I learned how to use some nifty functions on my sewing machine!

Okay, so I got gifted a sewing machine (a middle of the road Singer model) two years ago as a Christmas present, and I just now have gotten around to using it for a serious project. In the past, I’ve had problems with other people’s sewing machines. Bobbin issues, tension issues, issues of the machines not wanting me near it, and me having to coax it into submission in order to get a small project done. This time, however, I was able to successfully use my own sewing machine to start a project that was originally deemed to be a little daunting: making an outer dress for my garb to wear to the local renaissance festival. The toughest part of it is almost done, as the bodice part of the dress is constructed (without a bought pattern-- I used the duct tape method to create pattern pieces for the bodice), and all I have to do is sew together the straps and create reinforced holes for lacing up the back.

Never having had much success with other people’s sewing machines, I was daunted by the prospect of making buttonholes, and my mom’s trouble with making them had me worried that I’d have to deal with the Grommet Tool of Doom[sup]TM[/sup] that just doesn’t work well at all, and tends to shred around the holes because of the grommet size. :eek: Tonight, however, I was feeling confident, as the manual that came with the sewing machine was easy to understand had had great graphics to follow along. (This appears to be a novelty when it comes to sewing machine instructions, as I have not seen a manual that was neither difficult to read nor lacking in illustrations.) On my second try of making buttonholes in my entire life, I made a perfect buttonhole. :smiley:

Yes, I am proud of myself for doing something that’s pretty simple, but it has solved many of my issues with this dress for the forseeable future… and it means that I will be one step closer to making funky and fun clothes on my own. With enough confidence, I’ll actually get around to rehemming my cropped pants into a more flattering (i.e. shorter) length, adding embellishment to this dress when I’m done, and constructing some durable dog toys for my sweet and playful, but terribly spoiled dog.

Good for you! I have yet to make a buttonhole, and the costuming I’ve done has been of the less-than-exact fit kind. When my machine is not growling at me, warning me out of its presence, I have used a few of the fancy stitches. But I am not particularly coordinated with it.

Buttonholes and Zippers, the final frontier!

Oddly enough, as usual, I’m learning the more “difficult” processes first, and will probably end up learning the medium level ones (fancy stitches like the blind hem stitch) afterward. At least I know the straight stitch, zig zag, and buttonhole functions!
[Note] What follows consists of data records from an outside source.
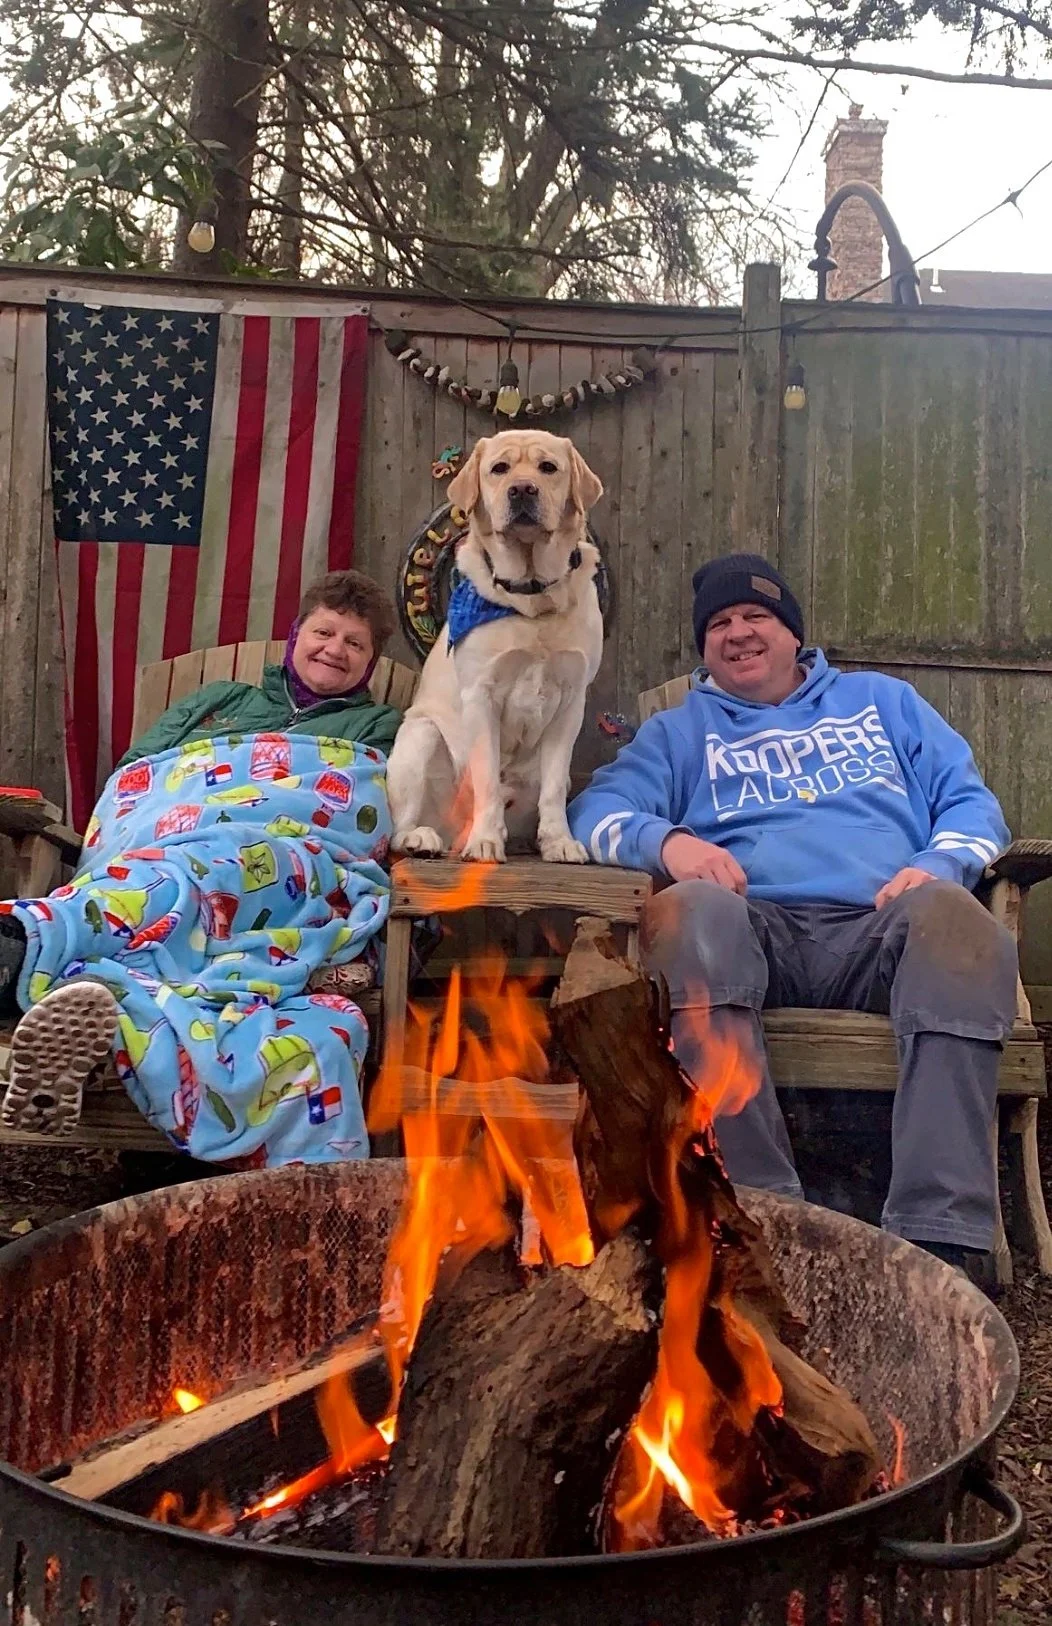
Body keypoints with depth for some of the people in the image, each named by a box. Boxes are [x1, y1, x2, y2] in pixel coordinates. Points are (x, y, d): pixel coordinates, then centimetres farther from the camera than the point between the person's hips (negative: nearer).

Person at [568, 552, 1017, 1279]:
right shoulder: (679, 730, 29)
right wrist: (664, 840, -11)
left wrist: (941, 864, -3)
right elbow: (597, 811, 13)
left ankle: (941, 1238, -41)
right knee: (692, 909, -37)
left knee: (952, 913, -35)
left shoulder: (882, 699, 31)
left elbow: (972, 800, 21)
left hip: (882, 926, 1)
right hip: (756, 926, 0)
And I can use a store bought pattern as well, as long as I read the instructions thoroughly with a sewing reference in case I get lost.

Exciting! I got mine a few years ago and started learning how to work from patterns (I made a super cute pair of sushi print pants), then I ended up moving a bunch and it was in storage. I got it out a few weeks ago and yesterday I sewed a bunch of patches onto my husband’s favorite blanket. It was going great until the bobbin ran off and I had no idea how to fill it again.

I didn’t panic, though- I found good enough instructions online and got it wound and was on my way again! So fun!

Mine is a Singer also- you’re right, the guide is fantastic. Oh, how I wish I’d kept it in the case with the machine. I know I have it but can’t put my hands on it.

I’m jealous of your buttonhole skills! I haven’t tried that yet.
It’s funny that you say you had trouble with other machines; I did as well, but so far mine has been very cooperative.

Congratulations! Being able to make a good buttonhole will widen your available sewing patterns. Isn’t it fun to master a new skill?

The one complaint I have about my Bernette (made by Bernina, just doesn’t have the picture embroidery capabilities) is that the manual is unclear, in both text and pictures. It tries to cover every model of Bernette, and some features just aren’t the same.

What is the duct tape method of creating pattern pieces?

I only know of a duct tape method for creating fitted bodices and corsets. Here’s one website that details it. It requires two people, including the person being fitted, but it works well as long as the person wielding the duct tape has an idea of what they’re doing or follows instructions well.

Thanks. I don’t know if I’d want a garment that closely fitted, but I was quite curious about it.

Yeah. It isn’t the most practical of patternmaking methods out there, but it’s a lot better than having to do the math and hoping the drawings you come up with are accurate when making closely fitted stuff. I generally try to follow a pattern with other stuff, but there aren’t really any good patterns out there for renaissance garb that you can get for reasonably cheap. (The t-shirt and duct tape cost me a lot less than $10, as the t-shirt was free and the duct tape was pretty cheap.)